# [TASK ITEM]
Tally the lines in the rows below that contain the string "condo". Reply with the number alone.

# [DATA UNDER STUDY]

☆ ☆ ☆

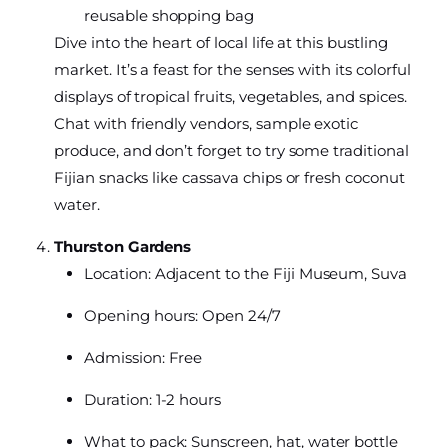
reusable shopping bag
Dive into the heart of local life at this bustling
market. It’s a feast for the senses with its colorful
displays of tropical fruits, vegetables, and spices.
Chat with friendly vendors, sample exotic
produce, and don’t forget to try some traditional
Fijian snacks like cassava chips or fresh coconut
water.
Thurston Gardens
Location: Adjacent to the Fiji Museum, Suva
Opening hours: Open 24/7
Admission: Free
Duration: 1-2 hours
What to pack: Sunscreen, hat, water bottle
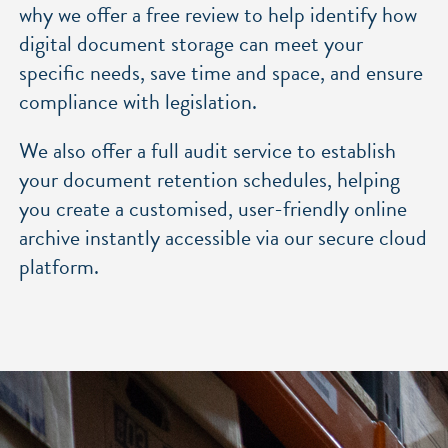
why we offer a free review to help identify how
digital document storage can meet your
specific needs, save time and space, and
ensure
compliance with legislation.
We also offer a
full audit service
to establish
your document retention schedules, helping
you create a customised, user-friendly online
archive instantly accessible via our secure cloud
platform.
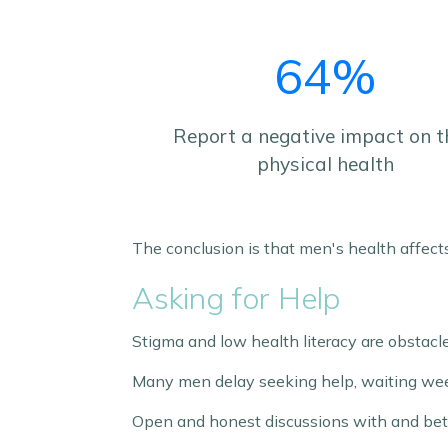
64%
Report a negative impact on t
physical health
The conclusion is that men's health affect
Asking for Help
Stigma and low health literacy are obstacle
Many men delay seeking help, waiting wee
Open and honest discussions with and be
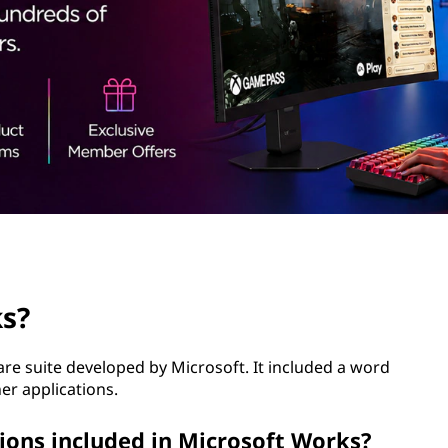
ks?
re suite developed by Microsoft. It included a word
er applications.
ions included in Microsoft Works?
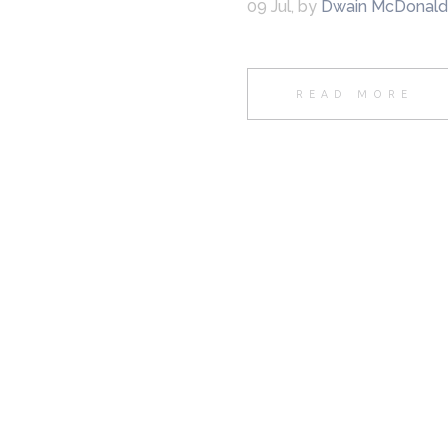
09 Jul
,
by
Dwain McDonald
READ MORE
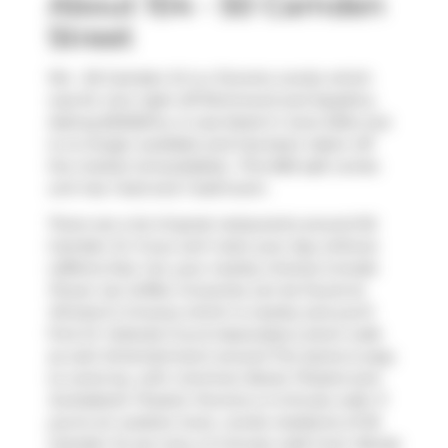
About 104 - 50 Camden
Street
104 - 50 Camden St is a Toronto condo which
was for rent right off Richmond and Spadina.
Asking $2325/mo, it was listed in June 2024, but
is no longer available and has been taken off
the market (Unavailable).. This 683 sqft condo
unit has 1 bed and 1 bathroom.
There are a lot of great restaurants around 50
Camden St. If you can't start your day without
caffeine fear not, your nearby choices include
Power Up Coffee
. Groceries can be found at
Winston's Grocery
which is nearby and you'll
find
Dr Yolanda Cruz & Associates
a short walk
as well. Entertainment around The Sylvia is easy
to come by, with
Common Boots Theatre
and
Scotiabank Theatre Toronto
a 4-minute walk. If
you're an outdoor lover, condo residents of 50
Camden St are only a 3 minute walk from
Randy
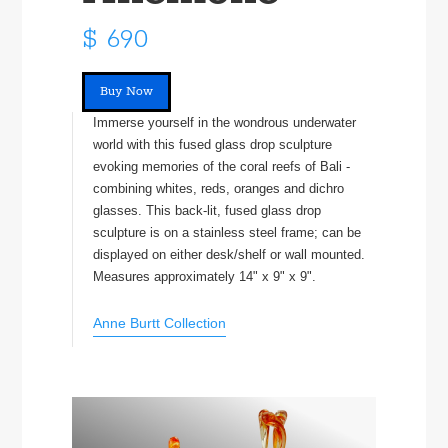
$ 690
Buy Now
Immerse yourself in the wondrous underwater
world with this fused glass drop sculpture
evoking memories of the coral reefs of Bali -
combining whites, reds, oranges and dichro
glasses. This back-lit, fused glass drop
sculpture is on a stainless steel frame; can be
displayed on either desk/shelf or wall mounted.
Measures approximately 14" x 9" x 9".
Anne Burtt Collection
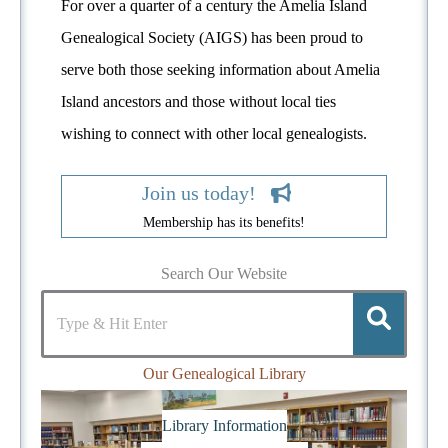
For over a quarter of a century the Amelia Island
Genealogical Society (AIGS) has been proud to
serve both those seeking information about Amelia
Island ancestors and those without local ties
wishing to connect with other local genealogists.
Join us today!
Membership has its benefits!
Search Our Website
Our Genealogical Library
Library Information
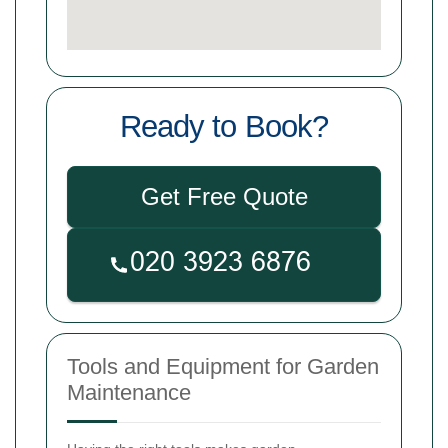
Ready to Book?
Get Free Quote
Tools and Equipment for Garden
Maintenance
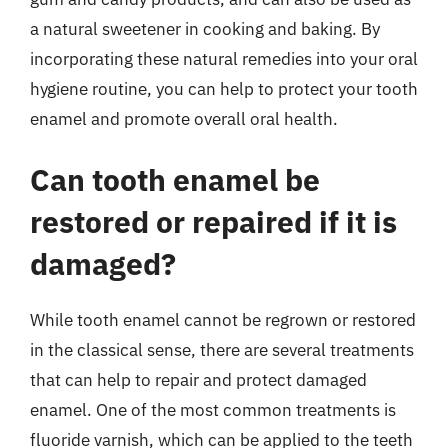
a natural sweetener in cooking and baking. By
incorporating these natural remedies into your oral
hygiene routine, you can help to protect your tooth
enamel and promote overall oral health.
Can tooth enamel be
restored or repaired if it is
damaged?
While tooth enamel cannot be regrown or restored
in the classical sense, there are several treatments
that can help to repair and protect damaged
enamel. One of the most common treatments is
fluoride varnish, which can be applied to the teeth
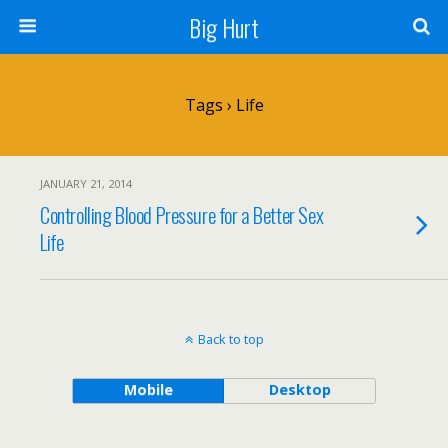
Big Hurt
Tags › Life
JANUARY 21, 2014
Controlling Blood Pressure for a Better Sex
Life
Back to top
Mobile
Desktop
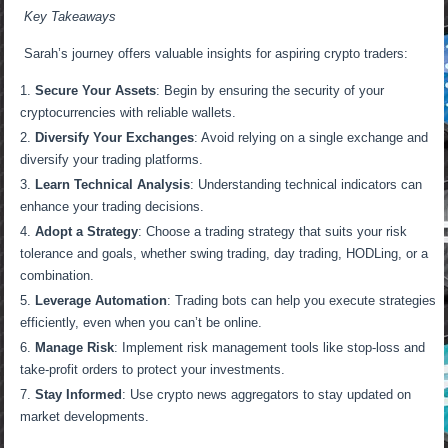
Key Takeaways
Sarah’s journey offers valuable insights for aspiring crypto traders:
Secure Your Assets
: Begin by ensuring the security of your
cryptocurrencies with reliable wallets.
Diversify Your Exchanges
: Avoid relying on a single exchange and
diversify your trading platforms.
Learn Technical Analysis
: Understanding technical indicators can
enhance your trading decisions.
Adopt a Strategy
: Choose a trading strategy that suits your risk
tolerance and goals, whether swing trading, day trading, HODLing, or a
combination.
Leverage Automation
: Trading bots can help you execute strategies
efficiently, even when you can’t be online.
Manage Risk
: Implement risk management tools like stop-loss and
take-profit orders to protect your investments.
Stay Informed
: Use crypto news aggregators to stay updated on
market developments.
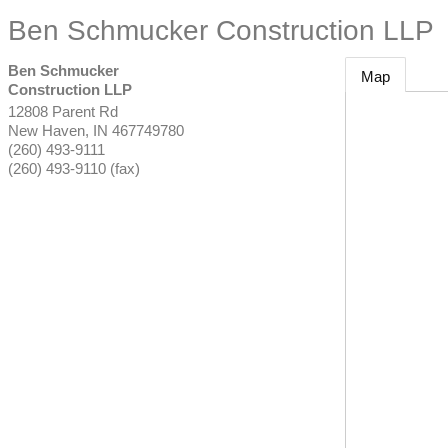
Ben Schmucker Construction LLP
Ben Schmucker
Map
Construction LLP
12808 Parent Rd
New Haven
,
IN
467749780
(260) 493-9111
(260) 493-9110 (fax)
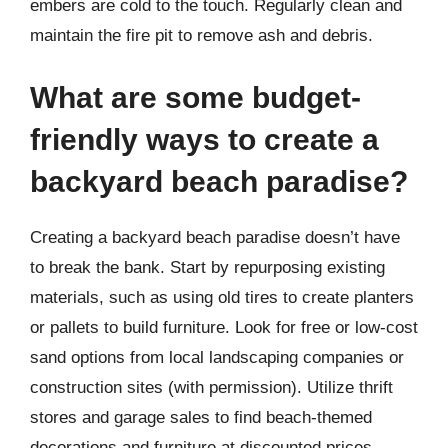
embers are cold to the touch. Regularly clean and
maintain the fire pit to remove ash and debris.
What are some budget-
friendly ways to create a
backyard beach paradise?
Creating a backyard beach paradise doesn’t have
to break the bank. Start by repurposing existing
materials, such as using old tires to create planters
or pallets to build furniture. Look for free or low-cost
sand options from local landscaping companies or
construction sites (with permission). Utilize thrift
stores and garage sales to find beach-themed
decorations and furniture at discounted prices.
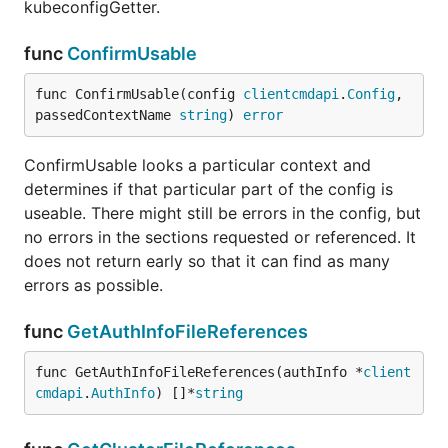
kubeconfigGetter.
func
ConfirmUsable
func ConfirmUsable(config 
clientcmdapi
.
Config
, 
passedContextName 
string
) 
error
ConfirmUsable looks a particular context and
determines if that particular part of the config is
useable. There might still be errors in the config, but
no errors in the sections requested or referenced. It
does not return early so that it can find as many
errors as possible.
func
GetAuthInfoFileReferences
func GetAuthInfoFileReferences(authInfo *
client
cmdapi
.
AuthInfo
) []*
string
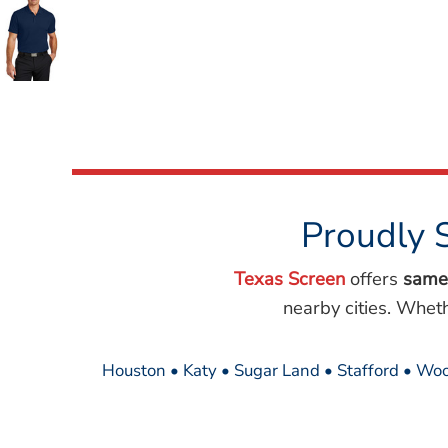
Wovens
Performance/Athletic
Hoodies
Full Brim
Youth
Fleece/Beanies
Workwear
Safety
Camouflage
Proudly 
More...
Texas Screen
offers
same
nearby cities. Whet
Houston • Katy • Sugar Land • Stafford • Woo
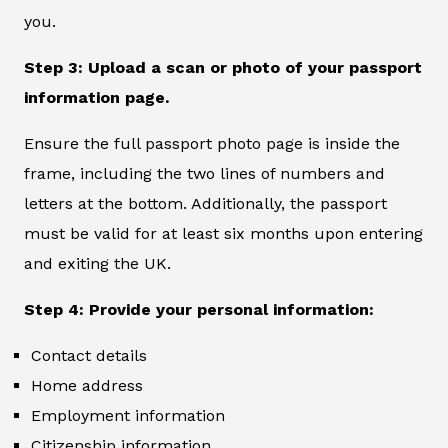
you.
Step 3: Upload a scan or photo of your passport
information page.
Ensure the full passport photo page is inside the
frame, including the two lines of numbers and
letters at the bottom. Additionally, the passport
must be valid for at least six months upon entering
and exiting the UK.
Step 4: Provide your personal information:
Contact details
Home address
Employment information
Citizenship information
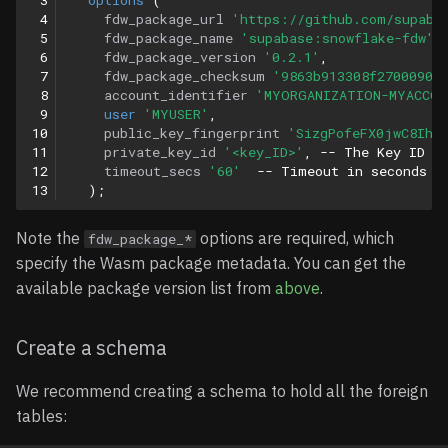
 4
fdw_package_url
'https://github.com/supaba
 5
fdw_package_name
'supabase:snowflake-fdw'
,
 6
fdw_package_version
'0.2.1'
,
 7
fdw_package_checksum
'9863b913308f2700090d
 8
account_identifier
'MYORGANIZATION-MYACCOU
 9
user
'MYUSER'
,
10
public_key_fingerprint
'SizgPofeFX0jwC8Ihb
11
private_key_id
'<key_ID>'
,
-- The Key ID f
12
timeout_secs
'60'
-- Timeout in seconds f
13
);
Note the
options are required, which
fdw_package_*
specify the Wasm package metadata. You can get the
available package version list from
above
.
Create a schema
We recommend creating a schema to hold all the foreign
tables:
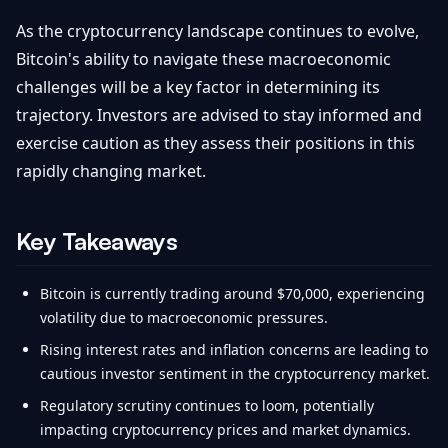
As the cryptocurrency landscape continues to evolve,
Bitcoin's ability to navigate these macroeconomic
challenges will be a key factor in determining its
trajectory. Investors are advised to stay informed and
exercise caution as they assess their positions in this
rapidly changing market.
Key Takeaways
Bitcoin is currently trading around $70,000, experiencing
volatility due to macroeconomic pressures.
Rising interest rates and inflation concerns are leading to
cautious investor sentiment in the cryptocurrency market.
Regulatory scrutiny continues to loom, potentially
impacting cryptocurrency prices and market dynamics.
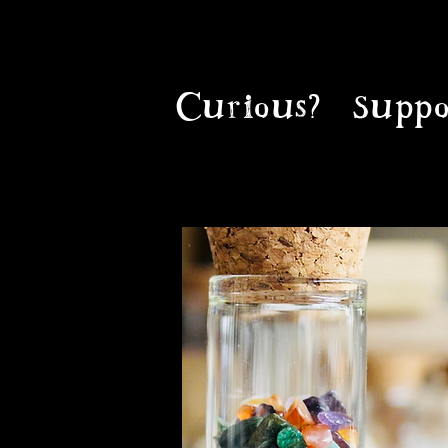
Curious?
Suppo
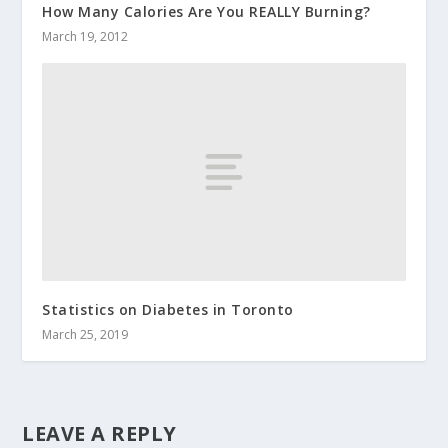
How Many Calories Are You REALLY Burning?
March 19, 2012
Statistics on Diabetes in Toronto
March 25, 2019
LEAVE A REPLY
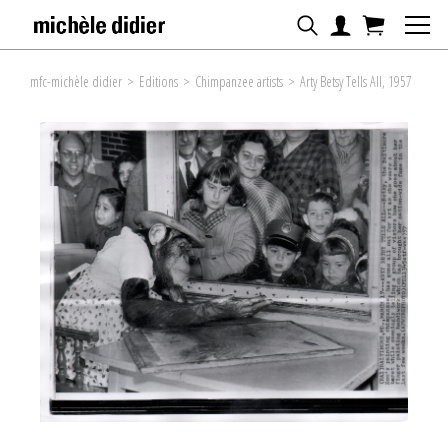
mfc-michèle didier
>
Editions
>
Chimpanzee artists
>
Arty Betsy Tells All, 1957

☆ ☆ ☆

# [RESULT FOR THIS TASK]
3